◆ **Task requirements**:
1. Please return, word for word, the part of the Gladys Arnold passage below that opens with the words containing "Arnold, Paris correspondent" and closes with "her bonne chance.".
2. Take the Gladys Arnold passage below further, picking up after its last sentence.

It was mid-October 1939 when Gladys Arnold sailed aboard the luxury liner the Washington, on her way back to France. There was a strange atmosphere on the ship. The truth hung low over the almost 300 passengers’ heads; they were sailing into the unknown. Watching land fade into open sea, Arnold wondered whether she would ever see Canada again. Lights onboard the ship blazed into the darkness. Although there was an underlying feeling of dread among the passengers, they filled their time watching movies, eating grand dinners and spending evenings in the lounge, where they had long chats about Canada, books and music-everything except the war. Decades later, in her memoir One Woman’s War: A Canadian Reporter with the Free French, Arnold would recall, “[M]y crossing of the Atlantic was full of foreboding. The unreality of that trip still troubles me.”
Arnold, Paris correspondent for The Canadian Press since 1936, was on the Washington because she “wanted to see firsthand the conflict between fascism and democracy.” Gillis Purcell, her CP editor, tried to warn her off-“We can’t be responsible for you if you go back”-but later Arnold would explain that she couldn’t imagine not going. Purcell raised her salary from $15 to $20 per week and wished her bonne chance.
Born in 1905 in Macoun, a town in southeastern Saskatchewan, Arnold felt strong ties to the Canadian prairies. Her father, Cyrenus, was a stationmaster for CP Railways and died when she was nine years old. Arnold had a close relationship with her mother, Florida May, and her younger brother, Maxwell Samuel Arnold. She became interested in journalism while in high school, a notion she got after reading an article about the Governor General Viscount Willingdon and his wife crossing the country that was written by a female reporter: “It was my first idea that women could do reporting like this and Iimmediately thought this is what Iwanted to be-a reporter.” First, though, after graduating from Weyburn high school in Saskatchewan, she did the pragmatic thing and trained as a teacher. In 1930, after a few years in the classroom, she took a pay cut-not an insignificant decision in the midst of the Depression-to join the Regina Leader-Post as an editorial assistant to D.B. MacRae, the editor in chief of the paper. Once installed, Arnold wheedled her way into writing. Besides regular reporting, she began contributing regular column. The subject matter of “It’s a Secret But…,” which appeared under the pseudonym “Robin,” ranged from hunting (“Many a man who never notices that his wife has a new gown … will spot the flicker of an eyelid of a Hungarian partridge”) to the lessons in organization teachers could take from the on-to-Ottawa trekkers (“[O]n subjects of vital interests to teachers some unity of purpose might be established”).

◆ **Recorded data**:

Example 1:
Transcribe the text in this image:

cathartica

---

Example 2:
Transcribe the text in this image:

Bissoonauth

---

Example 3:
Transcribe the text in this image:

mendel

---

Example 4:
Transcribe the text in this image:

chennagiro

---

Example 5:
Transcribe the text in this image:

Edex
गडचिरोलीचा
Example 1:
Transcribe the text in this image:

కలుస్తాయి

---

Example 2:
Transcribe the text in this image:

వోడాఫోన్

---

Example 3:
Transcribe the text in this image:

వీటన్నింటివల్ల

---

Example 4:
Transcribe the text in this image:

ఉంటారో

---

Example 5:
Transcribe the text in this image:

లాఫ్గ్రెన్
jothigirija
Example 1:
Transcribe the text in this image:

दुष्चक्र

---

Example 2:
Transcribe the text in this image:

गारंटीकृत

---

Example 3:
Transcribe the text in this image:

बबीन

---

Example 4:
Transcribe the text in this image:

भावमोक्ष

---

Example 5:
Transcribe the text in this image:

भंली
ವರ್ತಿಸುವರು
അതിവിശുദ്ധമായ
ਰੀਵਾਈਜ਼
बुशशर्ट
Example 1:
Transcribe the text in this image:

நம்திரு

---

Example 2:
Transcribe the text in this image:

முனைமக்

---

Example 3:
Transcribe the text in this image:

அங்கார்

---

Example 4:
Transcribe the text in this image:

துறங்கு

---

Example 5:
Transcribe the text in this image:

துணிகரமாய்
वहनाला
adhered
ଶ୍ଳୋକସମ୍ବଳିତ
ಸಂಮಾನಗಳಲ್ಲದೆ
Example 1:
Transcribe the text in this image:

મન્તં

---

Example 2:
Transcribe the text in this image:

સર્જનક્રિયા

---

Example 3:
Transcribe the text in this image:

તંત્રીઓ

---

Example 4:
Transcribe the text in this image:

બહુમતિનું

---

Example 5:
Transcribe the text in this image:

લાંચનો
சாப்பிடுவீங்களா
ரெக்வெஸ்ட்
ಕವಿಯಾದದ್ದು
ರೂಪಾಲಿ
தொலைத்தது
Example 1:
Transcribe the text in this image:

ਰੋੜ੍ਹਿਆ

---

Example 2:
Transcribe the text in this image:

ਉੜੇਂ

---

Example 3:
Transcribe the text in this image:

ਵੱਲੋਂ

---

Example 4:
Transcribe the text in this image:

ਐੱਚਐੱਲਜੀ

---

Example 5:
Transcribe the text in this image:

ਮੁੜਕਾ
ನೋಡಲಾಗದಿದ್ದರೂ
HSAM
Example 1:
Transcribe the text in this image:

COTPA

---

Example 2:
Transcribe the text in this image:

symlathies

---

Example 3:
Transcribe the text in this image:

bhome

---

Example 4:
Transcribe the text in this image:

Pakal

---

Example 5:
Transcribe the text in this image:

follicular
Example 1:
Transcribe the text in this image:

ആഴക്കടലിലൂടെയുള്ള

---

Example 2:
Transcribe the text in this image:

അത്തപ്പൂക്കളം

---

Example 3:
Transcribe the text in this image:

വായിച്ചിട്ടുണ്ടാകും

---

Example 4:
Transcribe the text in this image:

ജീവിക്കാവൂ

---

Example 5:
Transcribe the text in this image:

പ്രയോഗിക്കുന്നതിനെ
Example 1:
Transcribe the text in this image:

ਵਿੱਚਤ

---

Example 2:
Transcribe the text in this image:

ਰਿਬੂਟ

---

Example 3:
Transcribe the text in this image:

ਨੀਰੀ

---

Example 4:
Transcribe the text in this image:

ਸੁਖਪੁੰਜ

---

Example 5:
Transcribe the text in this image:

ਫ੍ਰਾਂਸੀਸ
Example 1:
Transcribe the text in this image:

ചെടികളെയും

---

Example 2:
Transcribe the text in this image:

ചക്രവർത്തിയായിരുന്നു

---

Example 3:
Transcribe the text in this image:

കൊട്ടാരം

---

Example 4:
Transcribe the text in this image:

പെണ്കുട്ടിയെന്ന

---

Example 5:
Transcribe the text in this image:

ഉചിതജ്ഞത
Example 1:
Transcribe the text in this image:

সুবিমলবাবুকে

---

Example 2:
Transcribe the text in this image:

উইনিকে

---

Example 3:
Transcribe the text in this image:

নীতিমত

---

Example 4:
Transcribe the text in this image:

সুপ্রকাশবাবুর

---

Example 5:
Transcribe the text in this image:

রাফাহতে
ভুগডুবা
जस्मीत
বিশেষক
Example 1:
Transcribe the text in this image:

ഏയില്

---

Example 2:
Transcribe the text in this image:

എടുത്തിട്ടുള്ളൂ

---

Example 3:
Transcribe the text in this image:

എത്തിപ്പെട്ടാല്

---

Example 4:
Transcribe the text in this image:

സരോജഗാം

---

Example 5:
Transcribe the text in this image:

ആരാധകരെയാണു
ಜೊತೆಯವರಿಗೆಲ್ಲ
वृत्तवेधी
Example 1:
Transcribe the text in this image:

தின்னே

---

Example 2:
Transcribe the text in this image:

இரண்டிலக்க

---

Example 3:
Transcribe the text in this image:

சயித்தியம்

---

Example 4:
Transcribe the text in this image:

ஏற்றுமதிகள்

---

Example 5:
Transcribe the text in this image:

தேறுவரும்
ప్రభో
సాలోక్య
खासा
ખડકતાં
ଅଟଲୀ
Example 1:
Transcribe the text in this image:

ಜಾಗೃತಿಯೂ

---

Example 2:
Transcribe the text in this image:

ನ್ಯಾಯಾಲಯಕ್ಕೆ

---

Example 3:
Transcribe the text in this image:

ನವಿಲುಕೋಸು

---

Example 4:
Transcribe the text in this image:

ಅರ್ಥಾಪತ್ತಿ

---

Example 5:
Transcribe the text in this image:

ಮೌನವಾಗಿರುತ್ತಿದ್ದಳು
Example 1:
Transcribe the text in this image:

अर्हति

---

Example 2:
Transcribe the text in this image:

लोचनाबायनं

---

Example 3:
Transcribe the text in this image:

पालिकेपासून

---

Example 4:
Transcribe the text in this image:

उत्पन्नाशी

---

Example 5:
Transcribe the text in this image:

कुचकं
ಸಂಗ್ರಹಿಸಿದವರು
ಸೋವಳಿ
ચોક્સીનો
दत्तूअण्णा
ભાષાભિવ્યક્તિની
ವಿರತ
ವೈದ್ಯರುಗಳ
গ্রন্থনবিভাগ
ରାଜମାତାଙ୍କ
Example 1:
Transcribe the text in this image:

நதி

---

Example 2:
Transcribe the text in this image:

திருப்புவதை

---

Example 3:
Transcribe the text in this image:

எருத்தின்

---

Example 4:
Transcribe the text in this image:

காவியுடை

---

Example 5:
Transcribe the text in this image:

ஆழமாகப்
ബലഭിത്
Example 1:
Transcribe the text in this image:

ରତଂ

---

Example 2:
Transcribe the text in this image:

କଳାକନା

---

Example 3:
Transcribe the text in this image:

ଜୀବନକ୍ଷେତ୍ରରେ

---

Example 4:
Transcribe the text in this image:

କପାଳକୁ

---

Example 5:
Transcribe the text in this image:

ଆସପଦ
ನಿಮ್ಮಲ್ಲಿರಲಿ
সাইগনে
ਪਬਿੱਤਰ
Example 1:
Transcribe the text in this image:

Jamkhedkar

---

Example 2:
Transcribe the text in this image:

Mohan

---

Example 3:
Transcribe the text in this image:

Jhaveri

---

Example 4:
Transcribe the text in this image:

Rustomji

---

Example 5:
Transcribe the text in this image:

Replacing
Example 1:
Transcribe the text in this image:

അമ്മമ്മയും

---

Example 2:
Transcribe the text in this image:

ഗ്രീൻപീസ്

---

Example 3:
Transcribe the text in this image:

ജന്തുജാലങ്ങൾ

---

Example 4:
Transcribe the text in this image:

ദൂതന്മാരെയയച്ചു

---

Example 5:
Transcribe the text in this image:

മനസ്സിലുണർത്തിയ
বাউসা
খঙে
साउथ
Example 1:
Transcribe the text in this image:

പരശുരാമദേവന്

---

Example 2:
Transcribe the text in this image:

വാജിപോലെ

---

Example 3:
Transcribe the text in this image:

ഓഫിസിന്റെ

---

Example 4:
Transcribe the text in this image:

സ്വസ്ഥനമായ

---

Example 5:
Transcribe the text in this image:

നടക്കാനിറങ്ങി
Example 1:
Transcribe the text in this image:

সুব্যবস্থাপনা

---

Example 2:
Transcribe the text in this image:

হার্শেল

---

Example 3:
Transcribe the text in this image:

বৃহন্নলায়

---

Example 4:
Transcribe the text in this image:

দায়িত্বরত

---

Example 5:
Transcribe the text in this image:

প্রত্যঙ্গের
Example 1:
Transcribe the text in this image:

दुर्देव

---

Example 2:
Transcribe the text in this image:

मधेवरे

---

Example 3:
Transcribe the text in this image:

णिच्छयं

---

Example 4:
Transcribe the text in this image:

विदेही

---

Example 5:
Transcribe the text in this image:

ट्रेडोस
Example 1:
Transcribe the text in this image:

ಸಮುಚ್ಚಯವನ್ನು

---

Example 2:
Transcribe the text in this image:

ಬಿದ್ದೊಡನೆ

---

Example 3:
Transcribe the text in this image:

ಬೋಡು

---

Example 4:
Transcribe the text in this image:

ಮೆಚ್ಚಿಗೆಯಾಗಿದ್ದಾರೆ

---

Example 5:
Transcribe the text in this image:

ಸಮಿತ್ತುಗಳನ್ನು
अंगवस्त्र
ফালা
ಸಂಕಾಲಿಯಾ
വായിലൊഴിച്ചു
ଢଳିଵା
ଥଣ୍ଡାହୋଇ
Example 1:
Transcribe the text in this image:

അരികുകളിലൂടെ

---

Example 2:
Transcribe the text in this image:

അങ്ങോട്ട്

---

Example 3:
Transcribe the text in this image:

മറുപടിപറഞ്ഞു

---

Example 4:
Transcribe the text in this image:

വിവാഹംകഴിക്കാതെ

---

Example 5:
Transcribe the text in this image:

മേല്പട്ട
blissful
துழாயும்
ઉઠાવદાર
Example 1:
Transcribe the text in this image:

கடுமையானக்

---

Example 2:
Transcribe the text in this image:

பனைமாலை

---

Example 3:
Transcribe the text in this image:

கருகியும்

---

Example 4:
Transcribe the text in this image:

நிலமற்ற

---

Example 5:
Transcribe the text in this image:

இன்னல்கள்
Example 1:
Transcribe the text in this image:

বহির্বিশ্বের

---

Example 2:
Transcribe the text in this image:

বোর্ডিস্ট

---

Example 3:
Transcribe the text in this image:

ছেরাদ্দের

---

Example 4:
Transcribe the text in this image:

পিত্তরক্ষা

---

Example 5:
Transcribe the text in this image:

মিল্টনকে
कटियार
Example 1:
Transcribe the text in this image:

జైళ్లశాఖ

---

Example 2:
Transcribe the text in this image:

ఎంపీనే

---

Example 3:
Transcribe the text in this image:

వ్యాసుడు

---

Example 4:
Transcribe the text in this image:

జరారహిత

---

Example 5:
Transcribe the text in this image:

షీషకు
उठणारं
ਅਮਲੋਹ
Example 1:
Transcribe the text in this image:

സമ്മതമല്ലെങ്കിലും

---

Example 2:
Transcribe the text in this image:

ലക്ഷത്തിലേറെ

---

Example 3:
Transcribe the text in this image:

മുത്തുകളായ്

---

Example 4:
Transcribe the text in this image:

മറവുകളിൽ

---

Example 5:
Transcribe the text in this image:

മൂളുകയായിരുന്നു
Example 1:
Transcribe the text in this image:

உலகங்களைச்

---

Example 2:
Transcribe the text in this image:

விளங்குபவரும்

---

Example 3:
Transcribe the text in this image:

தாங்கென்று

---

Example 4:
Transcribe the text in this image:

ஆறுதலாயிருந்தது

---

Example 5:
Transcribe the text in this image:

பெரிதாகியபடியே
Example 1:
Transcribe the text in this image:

◆ **Task-by-task outputs**:
1.
Arnold, Paris correspondent for The Canadian Press since 1936, was on the Washington because she “wanted to see firsthand the conflict between fascism and democracy.” Gillis Purcell, her CP editor, tried to warn her off-“We can’t be responsible for you if you go back”-but later Arnold would explain that she couldn’t imagine not going. Purcell raised her salary from $15 to $20 per week and wished her bonne chance.

2.
Arnold left for her first trip to Europe in 1935. She took her savings, $500, and boarded a grain freighter in Churchill, Manitoba. Her original plan was to stay a year and her reason for going was what she called “political curiosity.” As she later recalled, “Living through the drought and unemployment of the Depression in Saskatchewan, those of us in our twenties passionately debated the pros and cons of socialism, communism, fascism and democracy, searching for answers to why more than a million Canadians could not find a job. In Saskatchewan it was difficult to examine these isms firsthand. But in Europe surely we would find some answers.” Barry Robbins, a cousin, suggests there may have been another motivation too: “She got to the point where it was either stay in Saskatchewan and live on a farm and have six children or travel and see the world.”
What she found in France was a country that enchanted her. “Ifeel as though this is my city, my very own,” she would say of Paris. The spell was so powerful that five years later she would be the sole Canadian journalist in the city as the Germans approached.
After nearly five months in England, Arnold crossed to France and headed to Paris, where she quickly acquired French. Money was a little harder to pick up, but while on a short visit to London in February 1936 Arnold met Clifford Sifton Jr. of the Sifton papers. He informed her that The Canadian Press didn’t have a Paris correspondent. Arnold saw this as the perfect opportunity and began sending articles every week to CP on spec, but got no response. Three months later, when her funds were about to dip below $100, she wrote to Gil Purcell, the editor at CP, stating that she could no longer write for the outfit unless she was paid. She received the news back that she would now be the official Paris correspondent for CP and would be paid $15 per week. Arnold supplemented her income by freelancing for one cent per word for various publications, including the Sifton papers, as well as the Regina Leader-Post, even, on a few occasions, The Christian Science Monitor. Her topics ranged from how the mode for London swells was carrying gloves, not wearing them, to the hold Mussolini exerted on Italians, and the so-called reforms in Hitler’s Germany (“[T]he ghettos … are to be re-established so that the German people may be protected from having a Jew for a neighbour….”).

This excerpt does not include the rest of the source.